*** Recorded information

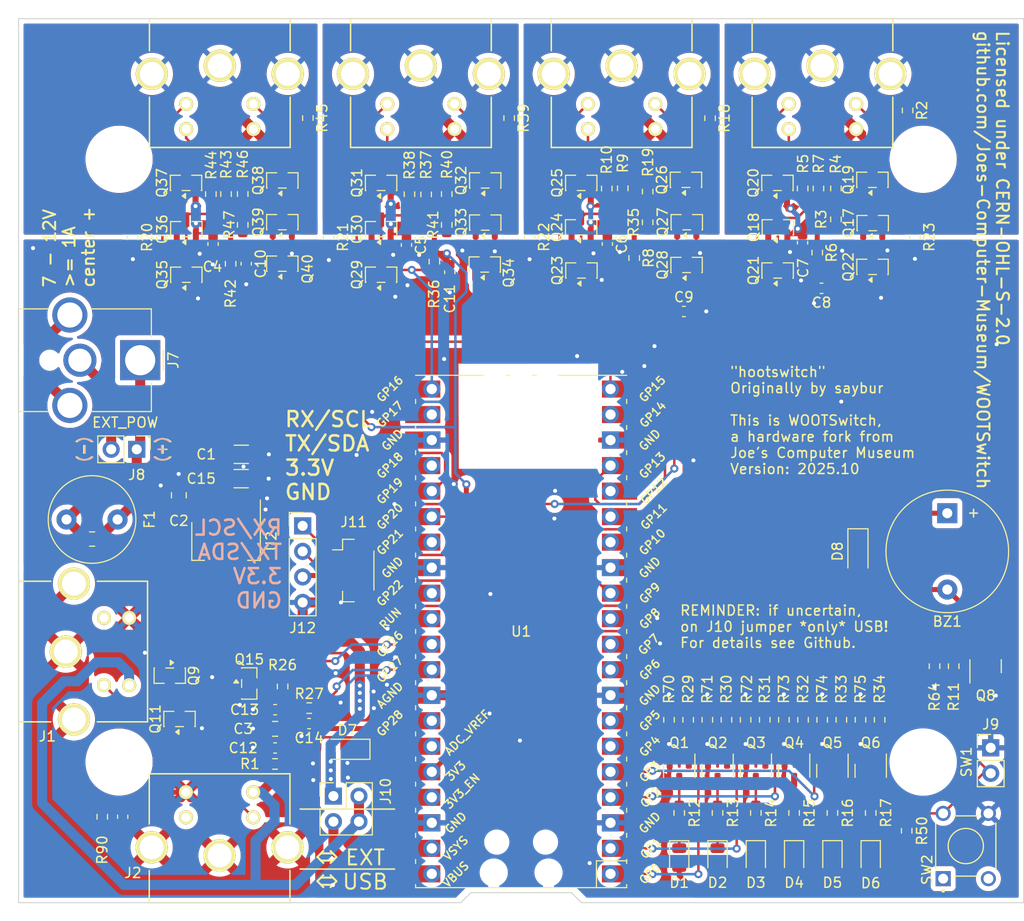
<source format=kicad_pcb>
(kicad_pcb
	(version 20241229)
	(generator "pcbnew")
	(generator_version "9.0")
	(general
		(thickness 1.6)
		(legacy_teardrops no)
	)
	(paper "A4")
	(layers
		(0 "F.Cu" signal)
		(2 "B.Cu" signal)
		(9 "F.Adhes" user "F.Adhesive")
		(11 "B.Adhes" user "B.Adhesive")
		(13 "F.Paste" user)
		(15 "B.Paste" user)
		(5 "F.SilkS" user "F.Silkscreen")
		(7 "B.SilkS" user "B.Silkscreen")
		(1 "F.Mask" user)
		(3 "B.Mask" user)
		(17 "Dwgs.User" user "User.Drawings")
		(19 "Cmts.User" user "User.Comments")
		(21 "Eco1.User" user "User.Eco1")
		(23 "Eco2.User" user "User.Eco2")
		(25 "Edge.Cuts" user)
		(27 "Margin" user)
		(31 "F.CrtYd" user "F.Courtyard")
		(29 "B.CrtYd" user "B.Courtyard")
		(35 "F.Fab" user)
		(33 "B.Fab" user)
		(39 "User.1" user)
		(41 "User.2" user)
		(43 "User.3" user)
		(45 "User.4" user)
		(47 "User.5" user)
		(49 "User.6" user)
		(51 "User.7" user)
		(53 "User.8" user)
		(55 "User.9" user)
	)
	(setup
		(stackup
			(layer "F.SilkS"
				(type "Top Silk Screen")
			)
			(layer "F.Paste"
				(type "Top Solder Paste")
			)
			(layer "F.Mask"
				(type "Top Solder Mask")
				(thickness 0.01)
			)
			(layer "F.Cu"
				(type "copper")
				(thickness 0.035)
			)
			(layer "dielectric 1"
				(type "core")
				(thickness 1.51)
				(material "FR4")
				(epsilon_r 4.5)
				(loss_tangent 0.02)
			)
			(layer "B.Cu"
				(type "copper")
				(thickness 0.035)
			)
			(layer "B.Mask"
				(type "Bottom Solder Mask")
				(thickness 0.01)
			)
			(layer "B.Paste"
				(type "Bottom Solder Paste")
			)
			(layer "B.SilkS"
				(type "Bottom Silk Screen")
			)
			(copper_finish "None")
			(dielectric_constraints no)
		)
		(pad_to_mask_clearance 0)
		(allow_soldermask_bridges_in_footprints no)
		(tenting front back)
		(pcbplotparams
			(layerselection 0x00000000_00000000_55555555_5755f5ff)
			(plot_on_all_layers_selection 0x00000000_00000000_00000000_00000000)
			(disableapertmacros no)
			(usegerberextensions yes)
			(usegerberattributes no)
			(usegerberadvancedattributes no)
			(creategerberjobfile no)
			(dashed_line_dash_ratio 12.000000)
			(dashed_line_gap_ratio 3.000000)
			(svgprecision 6)
			(plotframeref no)
			(mode 1)
			(useauxorigin no)
			(hpglpennumber 1)
			(hpglpenspeed 20)
			(hpglpendiameter 15.000000)
			(pdf_front_fp_property_popups yes)
			(pdf_back_fp_property_popups yes)
			(pdf_metadata yes)
			(pdf_single_document no)
			(dxfpolygonmode yes)
			(dxfimperialunits yes)
			(dxfusepcbnewfont yes)
			(psnegative no)
			(psa4output no)
			(plot_black_and_white yes)
			(sketchpadsonfab no)
			(plotpadnumbers no)
			(hidednponfab no)
			(sketchdnponfab yes)
			(crossoutdnponfab yes)
			(subtractmaskfromsilk yes)
			(outputformat 1)
			(mirror no)
			(drillshape 0)
			(scaleselection 1)
			(outputdirectory "gerbers/")
		)
	)
	(net 0 "")
	(net 1 "+5V")
	(net 2 "GND")
	(net 3 "Net-(BZ1-+)")
	(net 4 "Net-(D7-A)")
	(net 5 "Net-(U2-VI)")
	(net 6 "Net-(D1-K)")
	(net 7 "/A_DI")
	(net 8 "Net-(D2-K)")
	(net 9 "Net-(D3-K)")
	(net 10 "Net-(D4-K)")
	(net 11 "Net-(D5-K)")
	(net 12 "Net-(D6-K)")
	(net 13 "Net-(D7-K)")
	(net 14 "Net-(J8-Pin_1)")
	(net 15 "Net-(J1-Pad5)")
	(net 16 "unconnected-(J7-MountPin-PadMP)")
	(net 17 "unconnected-(J7-MountPin-PadMP)_1")
	(net 18 "Net-(J8-Pin_2)")
	(net 19 "Net-(J10-Pin_3)")
	(net 20 "Net-(J11-Pin_2)")
	(net 21 "Net-(J11-Pin_1)")
	(net 22 "Net-(J13-Pad5)")
	(net 23 "unconnected-(J1-Pad2)")
	(net 24 "ADB4_GND")
	(net 25 "Net-(J14-Pad5)")
	(net 26 "ADB3_GND")
	(net 27 "ADB2_GND")
	(net 28 "Net-(J15-Pad5)")
	(net 29 "ADB1_GND")
	(net 30 "Net-(J16-Pad5)")
	(net 31 "Net-(Q1-C)")
	(net 32 "Net-(Q1-B)")
	(net 33 "Net-(Q2-C)")
	(net 34 "Net-(Q2-B)")
	(net 35 "Net-(Q3-B)")
	(net 36 "Net-(Q3-C)")
	(net 37 "Net-(Q4-C)")
	(net 38 "Net-(Q4-B)")
	(net 39 "Net-(Q5-B)")
	(net 40 "Net-(Q5-C)")
	(net 41 "Net-(Q6-B)")
	(net 42 "Net-(Q6-C)")
	(net 43 "Net-(Q8-B)")
	(net 44 "Net-(Q17-D)")
	(net 45 "/A_DO")
	(net 46 "+3.3V")
	(net 47 "/LED1")
	(net 48 "/LED2")
	(net 49 "/LED3")
	(net 50 "/LED4")
	(net 51 "/LED5")
	(net 52 "/LED6")
	(net 53 "Net-(Q17-G)")
	(net 54 "Net-(Q18-D)")
	(net 55 "Net-(Q23-G)")
	(net 56 "Net-(Q26-G)")
	(net 57 "Net-(Q27-G)")
	(net 58 "Net-(Q29-G)")
	(net 59 "Net-(Q32-G)")
	(net 60 "Net-(Q33-G)")
	(net 61 "Net-(Q35-G)")
	(net 62 "/BUZZER")
	(net 63 "Net-(Q38-G)")
	(net 64 "Net-(Q39-G)")
	(net 65 "unconnected-(J2-Pad2)")
	(net 66 "unconnected-(U1-GPIO28_ADC2-Pad34)")
	(net 67 "/SWITCH")
	(net 68 "/C1_DO")
	(net 69 "/C1_PSW")
	(net 70 "/C1_DI")
	(net 71 "/C2_DO")
	(net 72 "/C2_PSW")
	(net 73 "/C2_DI")
	(net 74 "/C3_DO")
	(net 75 "/C3_PSW")
	(net 76 "/C3_DI")
	(net 77 "/C4_DO")
	(net 78 "/C4_PSW")
	(net 79 "/C4_DI")
	(net 80 "unconnected-(U1-ADC_VREF-Pad35)_1")
	(net 81 "unconnected-(U1-GPIO22-Pad29)_1")
	(net 82 "unconnected-(U1-RUN-Pad30)_1")
	(net 83 "unconnected-(U1-3V3_EN-Pad37)")
	(net 84 "ADB4_VDD")
	(net 85 "Net-(Q18-G)")
	(net 86 "ADB4_PWR_FLAG")
	(net 87 "ADB3_VDD")
	(net 88 "Net-(Q24-G)")
	(net 89 "ADB3_PWR_FLAG")
	(net 90 "ADB2_PWR_FLAG")
	(net 91 "Net-(Q30-G)")
	(net 92 "ADB2_VDD")
	(net 93 "ADB1_PWR_FLAG")
	(net 94 "ADB1_VDD")
	(net 95 "Net-(Q36-G)")
	(net 96 "ADB_HOST_DAT")
	(net 97 "Net-(Q11-D)")
	(net 98 "unconnected-(SW2-Pad1)")
	(net 99 "unconnected-(SW2-Pad3)")
	(footprint "Resistor_SMD:R_0603_1608Metric" (layer "F.Cu") (at 138.01 76.905 -90))
	(footprint "Resistor_SMD:R_0603_1608Metric" (layer "F.Cu") (at 108.81 69.895 -90))
	(footprint "Resistor_SMD:R_0603_1608Metric" (layer "F.Cu") (at 71.35 81.765 -90))
	(footprint "Package_TO_SOT_SMD:SOT-23" (layer "F.Cu") (at 144.96 84.7075 90))
	(footprint "Resistor_SMD:R_0603_1608Metric" (layer "F.Cu") (at 120.11 76.885 90))
	(footprint "Resistor_SMD:R_0603_1608Metric" (layer "F.Cu") (at 125.73 139.065 90))
	(footprint "Resistor_SMD:R_0603_1608Metric" (layer "F.Cu") (at 79.13 77.46 -90))
	(footprint "Package_TO_SOT_SMD:SOT-23" (layer "F.Cu") (at 126.46 84.5175 90))
	(footprint "Resistor_SMD:R_0603_1608Metric" (layer "F.Cu") (at 82.3 77.455 -90))
	(footprint "LED_SMD:LED_0805_2012Metric" (layer "F.Cu") (at 133.35 143.51 -90))
	(footprint "Resistor_SMD:R_0603_1608Metric" (layer "F.Cu") (at 118.52 76.905 -90))
	(footprint "Package_TO_SOT_SMD:SOT-23" (layer "F.Cu") (at 135.5 76.3475 90))
	(footprint "Package_TO_SOT_SMD:SOT-23" (layer "F.Cu") (at 116 85.0675 90))
	(footprint "Resistor_SMD:R_0603_1608Metric" (layer "F.Cu") (at 132.334 129.794 -90))
	(footprint "Resistor_SMD:R_0603_1608Metric" (layer "F.Cu") (at 137.16 139.065 90))
	(footprint "Capacitor_SMD:C_0603_1608Metric" (layer "F.Cu") (at 85.525 128.79 180))
	(footprint "Capacitor_SMD:C_0603_1608Metric" (layer "F.Cu") (at 98.59 82.525 -90))
	(footprint "Resistor_SMD:R_0603_1608Metric" (layer "F.Cu") (at 136.144 129.794 -90))
	(footprint "Resistor_SMD:R_0603_1608Metric" (layer "F.Cu") (at 68.326 139.446 -90))
	(footprint "Inductor_SMD:L_0603_1608Metric" (layer "F.Cu") (at 70.358 139.446 -90))
	(footprint "Resistor_SMD:R_0603_1608Metric" (layer "F.Cu") (at 148.45 69.135 -90))
	(footprint "Fuse:Fuse_0805_2012Metric" (layer "F.Cu") (at 67.3175 111.8 180))
	(footprint "Package_TO_SOT_SMD:SOT-23" (layer "F.Cu") (at 126.48 80.2625 90))
	(footprint "Package_TO_SOT_SMD:SOT-23" (layer "F.Cu") (at 96.07 85.4875 90))
	(footprint "Resistor_SMD:R_0603_1608Metric" (layer "F.Cu") (at 90.84 81.745 -90))
	(footprint "Resistor_SMD:R_0603_1608Metric" (layer "F.Cu") (at 139.46 83.285 -90))
	(footprint "Package_TO_SOT_SMD:SOT-23" (layer "F.Cu") (at 76.69 80.9525 90))
	(footprint "Package_TO_SOT_SMD:SOT-23" (layer "F.Cu") (at 75.04 125.4025 -90))
	(footprint "Capacitor_SMD:C_0603_1608Metric" (layer "F.Cu") (at 139.885 86.84 180))
	(footprint "MountingHole:MountingHole_2.7mm_M2.5" (layer "F.Cu") (at 70 74))
	(footprint "Package_TO_SOT_SMD:SOT-23" (layer "F.Cu") (at 156.21 124.46 90))
	(footprint "Package_TO_SOT_SMD:SOT-23" (layer "F.Cu") (at 133.35 134.874 -90))
	(footprint "Resistor_SMD:R_0603_1608Metric" (layer "F.Cu") (at 122.59 80.275 -90))
	(footprint "Resistor_SMD:R_0603_1608Metric" (layer "F.Cu") (at 129.54 139.065 90))
	(footprint "Resistor_SMD:R_0603_1608Metric" (layer "F.Cu") (at 128.524 129.794 -90))
	(footprint "Resistor_SMD:R_0603_1608Metric" (layer "F.Cu") (at 102.6 80.53 -90))
	(footprint "Resistor_SMD:R_0603_1608Metric" (layer "F.Cu") (at 134.239 129.794 90))
	(footprint "hootswitch:5749181-1" (layer "F.Cu") (at 60 123 90))
	(footprint "Package_TO_SOT_SMD:SOT-23" (layer "F.Cu") (at 125.73 134.874 -90))
	(footprint "Package_TO_SOT_SMD:SOT-23" (layer "F.Cu") (at 82.9525 126.18))
	(footprint "Capacitor_SMD:C_0603_1608Metric" (layer "F.Cu") (at 79.35 82.435 -90))
	(footprint "hootswitch:5749181-1" (layer "F.Cu") (at 139.98 59.99))
	(footprint "LED_SMD:LED_0805_2012Metric"
		(layer "F.Cu")
		(uuid "4bd09693-3c14-4d64-88d6-09efac2d3990")
		(at 140.97 143.51 -90)
		(descr "LED SMD 0805 (2012 Metric), square (rectangular) end terminal, IPC_7351 nominal, (Body size source: https://docs.google.com/spreadsheets/d/1BsfQQcO9C6DZCsRaXUlFlo91Tg2WpOkGARC1WS5S8t0/edit?usp=sharing), generated with kicad-footprint-generator")
		(tags "LED")
		(property "Reference" "D5"
			(at 2.5 0 180)
			(layer "F.SilkS")
			(uuid "b997245d-6629-4c81-b443-40a253ee3989")
			(effects
				(font
					(size 1 1)
					(thickness 0.15)
				)
			)
		)
		(property "Value" "LED"
			(at 0 1.65 90)
			(layer "F.Fab")
			(uuid "ca13ee82-c329-4573-a37a-dcfe6b32731b")
			(effects
				(font
					(size 1 1)
					(thickness 0.15)
				)
			)
		)
		(property "Datasheet" "~"
			(at 0 0 270)
			(layer "F.Fab")
			(hide yes)
			(uuid "54cbf760-c132-46fa-92ca-d6120841b2fe")
			(effects
				(font
					(size 1.27 1.27)
					(thickness 0.15)
				)
			)
		)
		(property "Description" ""
			(at 0 0 270)
			(layer "F.Fab")
			(hide yes)
			(uuid "251a2c26-a037-4694-b5ed-0191b41840da")
			(effects
				(font
					(size 1.27 1.27)
					(thickness 0.15)
				)
			)
		)
		(property ki_fp_filters "LED* LED_SMD:* LED_THT:*")
		(path "/689de6ff-7f41-48d7-b84b-ecce5da79fcb")
		(sheetname "/")
		(sheetfile "hootswitch.kicad_sch")
		(attr smd)
		(fp_line
			(start -1.685 0.96)
			(end 1 0.96)
			(stroke
				(width 0.12)
				(type solid)
			)
			(layer "F.SilkS")
			(uuid "b0fe1f06-58e9-4048-a179-97fc6eab9334")
		)
		(fp_line
			(start -1.685 -0.96)
			(end -1.685 0.96)
			(stroke
				(width 0.12)
				(type solid)
			)
			(layer "F.SilkS")
			(uuid "f5266137-5f59-4652-8869-b2c364706df8")
		)
		(fp_line
			(start 1 -0.96)
			(end -1.685 -0.96)
			(stroke
				(width 0.12)
				(type solid)
			)
			(layer "F.SilkS")
			(uuid "9bd4b10a-d433-4136-b9f4-9d76770fe28c")
		)
		(fp_line
			(start -1.68 0.95)
			(end -1.68 -0.95)
			(stroke
				(width 0.05)
				(type solid)
			)
			(layer "F.CrtYd")
			(uuid "ee3cfcee-7151-42a3-ab02-4e699cb9f562")
		)
		(fp_line
			(start 1.68 0.95)
			(end -1.68 0.95)
			(stroke
				(width 0.05)
				(type solid)
			)
			(layer "F.CrtYd")
			(uuid "8f53043f-7360-4237-b09d-ac2a537b708e")
		)
		(fp_line
			(start -1.68 -0.95)
			(end 1.68 -0.95)
			(stroke
				(width 0.05)
				(type solid)
			)
			(layer "F.CrtYd")
			(uuid "8d734dbd-fcc7-4296-832d-c405c53cc588")
		)
		(fp_line
			(start 1.68 -0.95)
			(end 1.68 0.95)
			(stroke
				(width 0.05)
				(type solid)
			)
			(layer "F.CrtYd")
			(uuid "3a101d93-e61b-48d3-a046-0b10e427cf05")
		)
		(fp_line
			(start -1 0.6)
			(end 1 0.6)
			(stroke
				(width 0.1)
				(type solid)
			)
			(layer "F.Fab")
			(uuid "958a18ba-ff1b-4cc6-af32-e75b9bcd726f")
		)
		(fp_line
			(start 1 0.6)
			(end 1 -0.6)
			(stroke
				(width 0.1)
				(type solid)
			)
			(layer "F.Fab")
			(uuid "f5677bc8-a195-41de-be03-197d4e1e6838")
		)
		(fp_line
			(start -1 -0.3)
			(end -1 0.6)
			(stroke
				(width 0.1)
				(type solid)
			)
			(layer "F.Fab")
			(uuid "c58f64d7-e584-4560-9283-54f9ed56db2e")
		)
		(fp_line
			(start -0.7 -0.6)
			(end -1 -0.3)
			(stroke
				(width 0.1)
				(type solid)
			)
			(layer "F.Fab")
			(uuid "1f3f0d1d-
... [1249856 chars truncated]
</source>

******

About this exercise
Go through the listing above and write out exactly the lines starting with the one holding "137.16 139.065 90))" and running through the one holding "(at 70 74))", ends included, and no others.

Reply
	(footprint "Resistor_SMD:R_0603_1608Metric" (layer "F.Cu") (at 137.16 139.065 90))
	(footprint "Capacitor_SMD:C_0603_1608Metric" (layer "F.Cu") (at 85.525 128.79 180))
	(footprint "Capacitor_SMD:C_0603_1608Metric" (layer "F.Cu") (at 98.59 82.525 -90))
	(footprint "Resistor_SMD:R_0603_1608Metric" (layer "F.Cu") (at 136.144 129.794 -90))
	(footprint "Resistor_SMD:R_0603_1608Metric" (layer "F.Cu") (at 68.326 139.446 -90))
	(footprint "Inductor_SMD:L_0603_1608Metric" (layer "F.Cu") (at 70.358 139.446 -90))
	(footprint "Resistor_SMD:R_0603_1608Metric" (layer "F.Cu") (at 148.45 69.135 -90))
	(footprint "Fuse:Fuse_0805_2012Metric" (layer "F.Cu") (at 67.3175 111.8 180))
	(footprint "Package_TO_SOT_SMD:SOT-23" (layer "F.Cu") (at 126.48 80.2625 90))
	(footprint "Package_TO_SOT_SMD:SOT-23" (layer "F.Cu") (at 96.07 85.4875 90))
	(footprint "Resistor_SMD:R_0603_1608Metric" (layer "F.Cu") (at 90.84 81.745 -90))
	(footprint "Resistor_SMD:R_0603_1608Metric" (layer "F.Cu") (at 139.46 83.285 -90))
	(footprint "Package_TO_SOT_SMD:SOT-23" (layer "F.Cu") (at 76.69 80.9525 90))
	(footprint "Package_TO_SOT_SMD:SOT-23" (layer "F.Cu") (at 75.04 125.4025 -90))
	(footprint "Capacitor_SMD:C_0603_1608Metric" (layer "F.Cu") (at 139.885 86.84 180))
	(footprint "MountingHole:MountingHole_2.7mm_M2.5" (layer "F.Cu") (at 70 74))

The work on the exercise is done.